Like many other perceptive social critics, Nicholson saw the gradual emergence of homosexuality as a definite and highly visible “identity” as having a deeply negative impact on the sexual and emotional freedom of boys. At one of his boarding schools, “Boys were terrified of being thought ‘gay’ … the legalisation of homosexuality three years earlier might paradoxically have contributed to this: same-sex acts were no longer a bit of illicit fun to be enjoyed on the side, but a serious lifestyle choice defining the sort of person you were.” (p. 47)

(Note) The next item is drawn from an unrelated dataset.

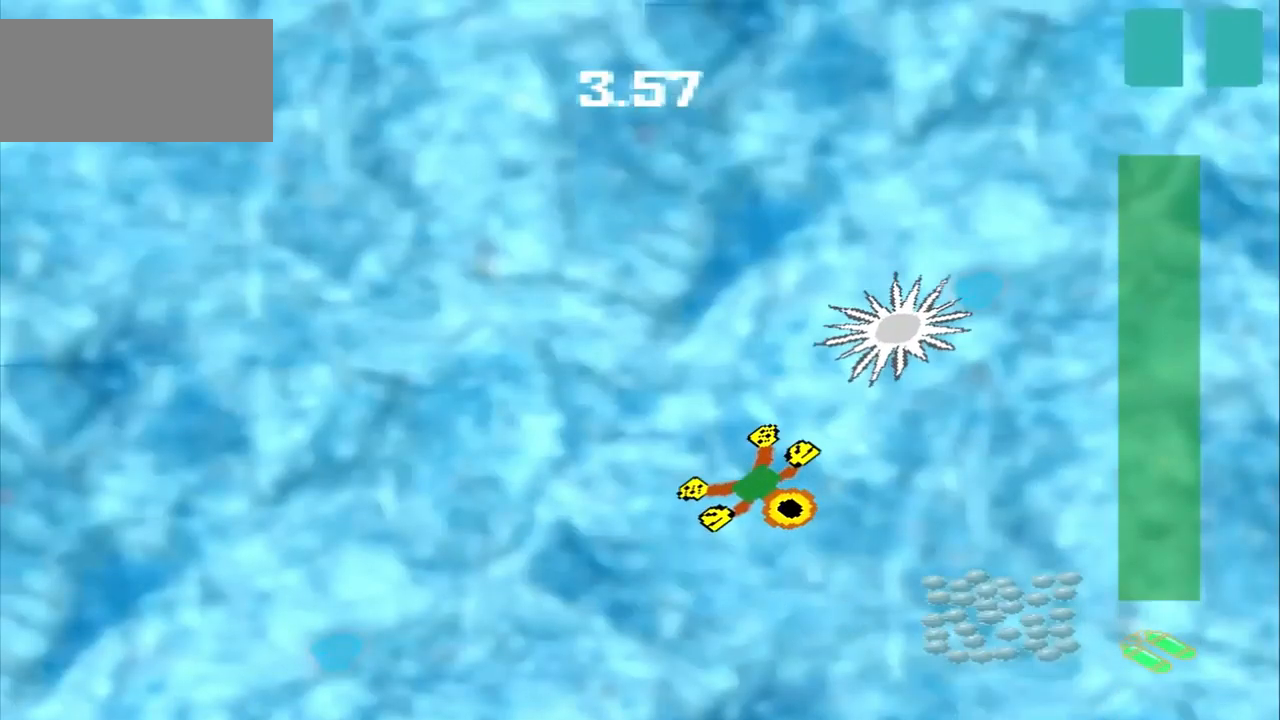
{"dt_ms": 500, "buttons": [], "left_stick": "down-right", "events": [[84, "CROSS", "down"], [334, "CROSS", "up"]]}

Nicholson’s brief quote from Herman Hesse’s “Demian” on p. 142 might stand as the epitaph of his whole account: “Each man had only one genuine vocation – to find the way to himself … His task was to discover his own destiny – not an arbitrary one – and to live it out wholly and resolutely within himself. Everything else was only a would-be existence, an attempt at evasion, a flight back to the ideals of the masses, conformity and fear of one's own inwardness.” Certainly, with Nicholson there was no evasion and no conformity and no fear of his inner self. Nicholson never accepted society’s condemnation of who he was, but always knew that his feelings for boys, his tenderness towards them and his appreciation of their beauty, were themselves fine and noble and beautiful, and brought out the very best in him, as this marvellous volume amply attests.